The SNP Pipeline software package consists of python scripts and shell scripts with dependencies on executable programs launched by the scripts.
Step 1 - Operating System Requirements¶
The SNP Pipeline runs in a Linux environment. It has been tested on the following platforms:
- Red Hat
Step 2 - Executable Software Dependencies¶
You should have the following software installed before using the SNP Pipeline.
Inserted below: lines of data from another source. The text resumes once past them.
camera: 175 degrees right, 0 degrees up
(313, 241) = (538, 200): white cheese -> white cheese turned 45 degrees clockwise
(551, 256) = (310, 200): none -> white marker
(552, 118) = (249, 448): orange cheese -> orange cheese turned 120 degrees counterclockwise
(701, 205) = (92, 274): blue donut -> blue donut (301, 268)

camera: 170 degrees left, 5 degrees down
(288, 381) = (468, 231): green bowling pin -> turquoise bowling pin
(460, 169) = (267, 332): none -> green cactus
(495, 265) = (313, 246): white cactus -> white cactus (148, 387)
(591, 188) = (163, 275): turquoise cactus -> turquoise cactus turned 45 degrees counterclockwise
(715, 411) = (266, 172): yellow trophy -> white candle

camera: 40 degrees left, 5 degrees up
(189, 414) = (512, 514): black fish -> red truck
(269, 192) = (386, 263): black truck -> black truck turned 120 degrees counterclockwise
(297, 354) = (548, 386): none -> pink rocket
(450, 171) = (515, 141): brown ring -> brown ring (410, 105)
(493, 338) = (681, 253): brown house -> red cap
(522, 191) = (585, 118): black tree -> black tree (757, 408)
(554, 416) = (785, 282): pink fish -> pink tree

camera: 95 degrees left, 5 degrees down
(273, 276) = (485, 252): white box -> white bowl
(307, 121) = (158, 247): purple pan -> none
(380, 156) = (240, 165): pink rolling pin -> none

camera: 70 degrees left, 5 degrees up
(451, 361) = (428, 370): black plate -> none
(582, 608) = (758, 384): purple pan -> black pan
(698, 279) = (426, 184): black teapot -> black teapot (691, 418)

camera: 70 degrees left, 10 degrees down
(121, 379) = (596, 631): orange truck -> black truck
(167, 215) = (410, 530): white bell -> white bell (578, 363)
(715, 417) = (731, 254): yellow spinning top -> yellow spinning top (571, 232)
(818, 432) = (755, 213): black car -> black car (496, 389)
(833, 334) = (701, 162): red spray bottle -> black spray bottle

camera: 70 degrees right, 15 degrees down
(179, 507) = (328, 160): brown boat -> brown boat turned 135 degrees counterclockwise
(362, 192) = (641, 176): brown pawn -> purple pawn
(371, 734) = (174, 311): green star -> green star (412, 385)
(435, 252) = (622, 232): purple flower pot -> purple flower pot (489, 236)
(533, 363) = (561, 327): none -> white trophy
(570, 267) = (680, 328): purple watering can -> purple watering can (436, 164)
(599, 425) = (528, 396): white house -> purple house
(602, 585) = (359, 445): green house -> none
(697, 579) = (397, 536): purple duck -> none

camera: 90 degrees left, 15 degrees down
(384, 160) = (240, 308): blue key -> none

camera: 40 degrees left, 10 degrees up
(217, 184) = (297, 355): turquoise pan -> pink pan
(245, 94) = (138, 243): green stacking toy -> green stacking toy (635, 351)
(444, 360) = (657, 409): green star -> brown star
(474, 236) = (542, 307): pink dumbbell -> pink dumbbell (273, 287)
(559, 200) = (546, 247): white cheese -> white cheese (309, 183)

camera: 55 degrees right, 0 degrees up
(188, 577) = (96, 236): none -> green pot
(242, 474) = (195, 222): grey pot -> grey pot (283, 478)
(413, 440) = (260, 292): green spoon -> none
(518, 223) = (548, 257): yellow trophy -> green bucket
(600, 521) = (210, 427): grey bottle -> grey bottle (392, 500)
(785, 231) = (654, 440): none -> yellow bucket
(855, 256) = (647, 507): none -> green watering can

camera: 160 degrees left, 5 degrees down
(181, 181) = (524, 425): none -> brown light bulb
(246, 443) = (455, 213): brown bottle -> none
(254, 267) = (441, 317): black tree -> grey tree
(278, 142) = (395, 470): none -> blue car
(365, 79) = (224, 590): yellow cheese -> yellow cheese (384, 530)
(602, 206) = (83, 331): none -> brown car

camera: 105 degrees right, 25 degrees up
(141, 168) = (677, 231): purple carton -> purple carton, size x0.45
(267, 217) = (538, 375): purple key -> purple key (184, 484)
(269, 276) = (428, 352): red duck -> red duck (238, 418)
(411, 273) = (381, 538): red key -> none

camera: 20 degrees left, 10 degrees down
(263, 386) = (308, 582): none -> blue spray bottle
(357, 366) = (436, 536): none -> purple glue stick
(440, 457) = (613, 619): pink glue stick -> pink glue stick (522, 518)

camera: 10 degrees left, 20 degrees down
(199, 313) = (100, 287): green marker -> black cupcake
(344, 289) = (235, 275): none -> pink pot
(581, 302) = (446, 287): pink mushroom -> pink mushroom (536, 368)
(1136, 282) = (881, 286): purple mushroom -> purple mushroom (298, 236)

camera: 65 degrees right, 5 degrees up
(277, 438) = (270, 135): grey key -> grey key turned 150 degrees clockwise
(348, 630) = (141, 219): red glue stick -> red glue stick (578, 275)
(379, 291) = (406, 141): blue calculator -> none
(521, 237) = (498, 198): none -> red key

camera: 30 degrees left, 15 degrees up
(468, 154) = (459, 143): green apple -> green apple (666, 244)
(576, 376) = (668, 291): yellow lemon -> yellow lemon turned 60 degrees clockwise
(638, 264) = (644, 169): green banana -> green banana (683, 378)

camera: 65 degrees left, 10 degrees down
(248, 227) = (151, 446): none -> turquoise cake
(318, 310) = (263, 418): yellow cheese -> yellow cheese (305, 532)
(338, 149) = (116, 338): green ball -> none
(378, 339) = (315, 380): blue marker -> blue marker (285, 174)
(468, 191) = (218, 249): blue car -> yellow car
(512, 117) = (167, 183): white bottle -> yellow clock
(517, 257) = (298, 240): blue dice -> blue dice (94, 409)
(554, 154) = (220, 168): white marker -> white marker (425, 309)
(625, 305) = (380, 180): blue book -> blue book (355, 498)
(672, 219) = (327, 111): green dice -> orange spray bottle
|Bowtie2||220.127.116.11||A tool for aligning reads to long reference sequences|
|SMALT||0.7.6||A tool for aligning reads to long reference sequences|
|SAMtools||1.8||Utilities for manipulating alignments in the SAM format|
|Picard||2.18.4||A set of tools for manipulating sequence data|
|GATK||3.8-1-0||Variant discovery and genotyping tools|
|VarScan||2.3.9||A tool to detect variants in NGS data|
|tabix||1.8||A generic indexer for tab-delimited genome position files|
|bgzip||1.8||Part of the tabix package, bgzip is a block compression utility|
|BcfTools||1.8||Utilities for variant calling and manipulating VCFs and BCFs|
|fastq-dump||2.8.1||An SRA Toolkit utility for fetching samples from NCBI SRA|
Note: the versions above are tested and known to work together. Other versions may also work.
Note: you will need either Bowtie2 or SMALT. You do not have to install both. However, the included result files were generated with Bowtie2. Your results may differ when using SMALT.
Note: Picard is required when removing deplicate reads and when realigning reads around indels. Both of these functions are enabled by default, but can be disabled in the configuration file.
Note: GATK is required when realigning reads around indels, which is enabled by default, but can be disabled in the configuration file.
Step 3 - Environment Variables¶
Define the CLASSPATH environment variable to specify the location of the Picard, VarScan, and GATK jar files. Add the following lines (or something similiar) to your .bashrc file:
export CLASSPATH=~/software/varscan.v2.3.9/VarScan.jar:$CLASSPATH export CLASSPATH=~/software/picard/picard.jar:$CLASSPATH export CLASSPATH=~/software/GenomeAnalysisTK-3.8-1-0-gf15c1c3ef/GenomeAnalysisTK.jar:$CLASSPATH
Step 4 - Python¶
The SNP pipeline is compatible with python version 2.6, 2.7, 3.3, 3.4, and 3.5. The pipeline has not been tested on other python versions. If you do not already have python installed, you should install version 2.7. You can either build from source or install a precompiled version with your Linux package manager.
Step 5 - Pip¶
This can be a troublesome installation step – proceed with caution. The pip tool is used to install python packages including the snp-pipeline and other packages used by the snp-pipeline. Some newer versions of Python include pip. Check to see if pip is already installed:
$ pip -V
If pip is not already installed, proceed as follows:
Download get-pip.py from https://pip.pypa.io/en/latest/installing.html#install-pip $ python get-pip.py --user
Note: avoid using sudo when installing pip. Some users have experienced problems installing and loading packages when pip is installed using sudo.
Step 6 - Python Package Dependencies¶
For the most part, the installer automatically installs the necessary python packages used by snp-pipeline. However, not all python packages can be reliably installed automatically. The packages listed below may need to be manually installed if automatic installation fails. You can either install these packages now, or hope for the best and manually install later if the automatic installation fails.
- Biopython, a set of tools for biological computation written in Python.
Step 7 - Install the SNP Pipeline Python Package¶
There is more than one way to install the SNP Pipeline depending on whether you intend to work with the source code or just run it.
Installation Method 1 for Most Users¶
This is the recommended installation method for new users.
If you want to run the software without viewing or changing the source code, follow the instructions below.
At the command line:
$ pip install --user snp-pipeline
Update your .bashrc file with the path to user-installed python packages:
Or, if you have virtualenvwrapper installed:
$ mkvirtualenv snp-pipeline $ pip install snp-pipeline
Upgrading SNP Pipeline¶
If you previously installed with pip, you can upgrade to the newest version from the command line:
$ pip install --user --upgrade snp-pipeline
Uninstalling SNP Pipeline¶
If you installed with pip, you can uninstall from the command line:
$ pip uninstall snp-pipeline
There is a dependency on the python psutil package. Pip will attempt to install the psutil package automatically when installing snp-pipeline. If it fails with an error message about missing Python.h, you will need to manually install the python-dev package. In Ubuntu, use this command:
$ sudo apt-get install python-dev
You may need to upgrade your Java Runtime Environment (JRE) to run Picard.